Relativamente à estrutura das despesas dos agregados familiares, verificaram-se alterações muito significativas entre 1073/74 e 2010/11. A mudança mais visível é a diminuição da classe das despesas em produtos alimentares, bebidas e tabaco, que passou de 44,8% para 15,1%, em contínua diminuição entre o início e o final do período. Também o grupo do vestuário e calçado diminuiu, de 8,8% para 3,7%, e o mesmo aconteceu com o agrupamento de despesas em móveis, artigos de decoração, equipamento doméstico e despesas correntes de manutenção da habitação, embora com menos intensidade e com aumentos intermédios relevantes.

Quarenta anos depois — Consumo das famílias

INE, 25 de abril: 40 anos de estatísticas

Em proporção do PIB, o consumo (em volume) das famílias aumentou significativamente entre 1970 e 2013. O rácio entre as duas variáveis apresenta comportamentos distintos ao longo deste período longo. Entre 1970 e 1986, este rácio manteve-se relativamente estabilizado em torno de 65,0%, com cavas correspondendo a situações críticas da economia portuguesa (1972, 1979, 1985). A partir de 1987, verificou-se uma tendência de aumento até 1993, tendo o rácio atingido o valor de 75,3 nesse ano. Até ao final da década, estabilizou um pouco abaixo deste valor, para progredir em seguida até 78,9% em 2010. Desse ano até 2013 registou-se uma redução para 75,4.%.

Quarenta anos depois — Rendimento disponível no PIB

INE, 25 de abril: 40 anos de estatísticas

Apesar de o rendimento disponível bruto per capita ter aumentado, a sua importância relativamente ao PIB per capita não progrediu. Com efeito, o rácio entre estas duas variáveis, depois de ter aumentado entre 1970 e 1975, atingindo 98,1% nesse último ano, apresentou uma tendência descendente até 1998. Em seguida, manteve-se relativamente estabilizado em torno de 70,0% até 2008, tendo então aumentado de novo para um ponto máximo de 74,4% em 2012, após o que diminuiu 0,8 p.p..

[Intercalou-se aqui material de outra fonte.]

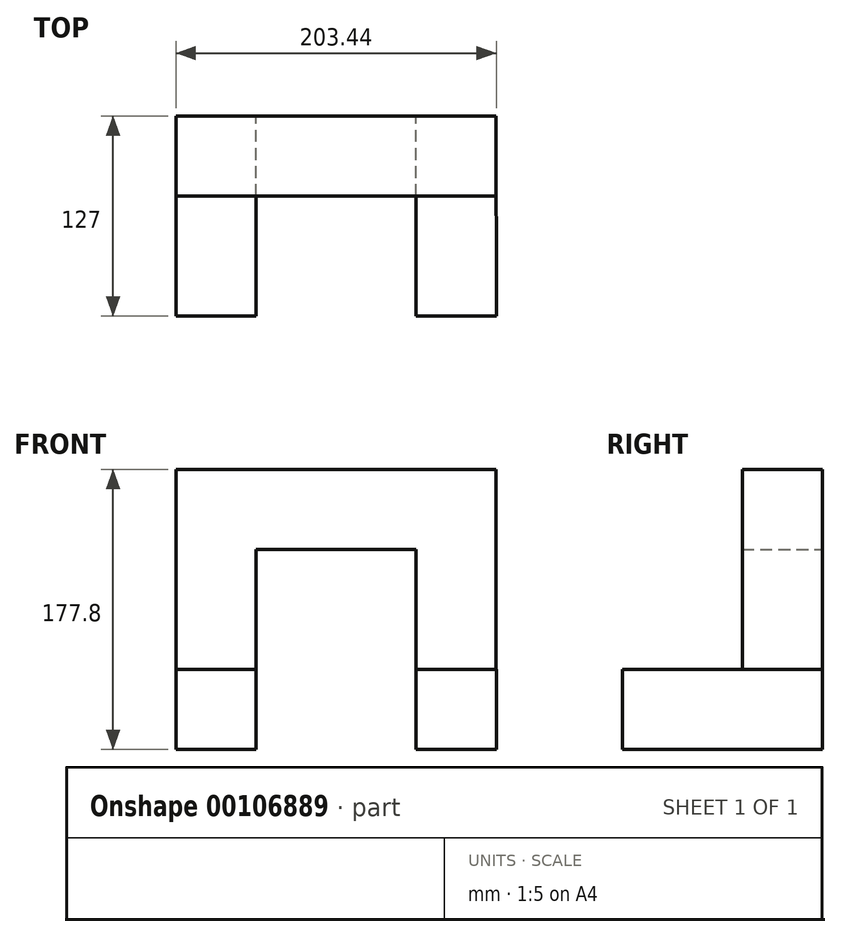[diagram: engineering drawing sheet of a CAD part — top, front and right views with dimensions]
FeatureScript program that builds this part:
annotation { "Feature Type Name" : "Feature", "Feature Type Description" : "" }
export const myFeature = defineFeature(function(context is Context, id is Id, definition is map)
    precondition{}
    {
        {
            var Q0;
            Q0=qCreatedBy(makeId("Front.planeOp"),FACE);
            var sketch = newSketch(context, id + "F0", { "sketchPlane" : qUnion([Q0])});
            skLineSegment(sketch, "E0", {"start": v(-98.2, -56.68) * mm, "end": v(-98.2, 70.32) * mm});
            skLineSegment(sketch, "E1", {"start": v(-98.2, 70.32) * mm, "end": v(105, 70.32) * mm});
            skLineSegment(sketch, "E2", {"start": v(105, 70.32) * mm, "end": v(105, -56.68) * mm});
            skLineSegment(sketch, "E3", {"start": v(105, -56.68) * mm, "end": v(54.2, -56.68) * mm});
            skLineSegment(sketch, "E4", {"start": v(54.2, -56.68) * mm, "end": v(54.2, 19.52) * mm});
            skLineSegment(sketch, "E5", {"start": v(54.2, 19.52) * mm, "end": v(-47.4, 19.52) * mm});
            skLineSegment(sketch, "E6", {"start": v(-47.4, 19.52) * mm, "end": v(-47.4, -56.68) * mm});
            skLineSegment(sketch, "E7", {"start": v(-47.4, -56.68) * mm, "end": v(-98.2, -56.68) * mm});
            skSolve(sketch);
        }
        {
            var Q0;
            Q0 = qSketchRegion(id + "F0", true);
            extrude(context, id + "F1", {"entities" : qUnion([Q0]), "depth" : 50.8 * mm});
        }
        {
            var Q0;
            Q0=makeQuery(id+"F1.opExtrude","SWEPT_FACE",FACE,{"disambiguationData":[OSD([sQuery(id+"F0.wireOp",EDGE,"E7")])]});
            var sketch = newSketch(context, id + "F2", { "sketchPlane" : qUnion([Q0])});
            skLineSegment(sketch, "E8", {"start": v(-98.2, 0) * mm, "end": v(-98.2, 127) * mm});
            skLineSegment(sketch, "E9", {"start": v(-98.2, 127) * mm, "end": v(-47.4, 127) * mm});
            skLineSegment(sketch, "E10", {"start": v(-47.4, 127) * mm, "end": v(-47.4, 0) * mm});
            skLineSegment(sketch, "E11", {"start": v(-47.4, 0) * mm, "end": v(-98.2, 0) * mm});
            skSolve(sketch);
        }
        {
            var Q0;
            Q0 = qSketchRegion(id + "F2", true);
            extrude(context, id + "F3", {"entities" : qUnion([Q0]), "operationType" : NewBodyOperationType.ADD, "depth" : 50.8 * mm});
        }
        {
            var Q0;
            Q0=makeQuery(id+"F1.opExtrude","SWEPT_FACE",FACE,{"disambiguationData":[OSD([sQuery(id+"F0.wireOp",EDGE,"E3")])]});
            var sketch = newSketch(context, id + "F4", { "sketchPlane" : qUnion([Q0])});
            skLineSegment(sketch, "E12", {"start": v(54.2, 0) * mm, "end": v(54.2, 127) * mm});
            skLineSegment(sketch, "E13", {"start": v(54.2, 127) * mm, "end": v(105.25, 127) * mm});
            skLineSegment(sketch, "E14", {"start": v(105.25, 127) * mm, "end": v(105, 0) * mm});
            skLineSegment(sketch, "E15", {"start": v(105, 0) * mm, "end": v(54.2, 0) * mm});
            skSolve(sketch);
        }
        {
            var Q0;
            Q0 = qSketchRegion(id + "F4", true);
            extrude(context, id + "F5", {"entities" : qUnion([Q0]), "operationType" : NewBodyOperationType.ADD, "depth" : 50.8 * mm});
        }
    });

Quarenta anos depois — A pobreza

INE, 25 de abril: 40 anos de estatísticas

As disparidades face aos restantes países da UE diminuíram, quando avaliadas através do indicador que mede o risco da pobreza (proporção da famílias com rendimento inferior a 60% da mediana), após as transferências sociais. Em 2000, a diferença face à média europeia era de 5 p.p. e de 1,1, p.p. em 2011. Esta atenuação resultou quer de um ligeiro aumento deste indicador na UE, quer de uma diminuição em Portugal. Com efeito, em 2000, o indicador em Portugal tomara o valor de 20,0%, tendo diminuído em 2011 para 17,9%, notando-se, porém, um aumento em 2012, para 18,7%.

Quarenta anos depois — Remunerações, rendimento e poupança

INE, 25 de abril: 40 anos de estatísticas

Desde 1970 e até 1988, a taxa de poupança das famílias e o peso dos ordenados e salários das famílias no rendimento disponível evoluiu sensivelmente no mesmo sentido. A partir desse ano, verificou-se um afastamento, resultante quer do crescimento do peso dos ordenados e salários das famílias no rendimento disponível, embora este tenha retrocedido a partir de 2002 para o patamar anterior, quer da drástica redução da taxa de poupança. O movimento da taxa de poupança foi assim mais amplo, reduzindo-se de cerca de 20,0% em 1988-89 para aproximadamente 12,0% em 2012.

Quarenta anos depois — Emprego por sectores de actividade

INE, 25 de abril: 40 anos de estatísticas

Nos 42 anos em análise, assiste-se a uma clara tendência para um forte acréscimo da população empregada no sector terciário em detrimento do sector primário. Neste período, o sector terciário duplicou o seu peso, que registava 35,6% em 1970 da população activa e 70,5% em 2011. Já o sector primário caiu drasticamente de 30,3 % em 1970 para 3,1% em 2011. No sector secundário, verificou-se algum acréscimo nos anos 70, tendo gradualmente diminuído o seu peso nos anos que se seguiram, contando em 2011 com 26,5% da população activa.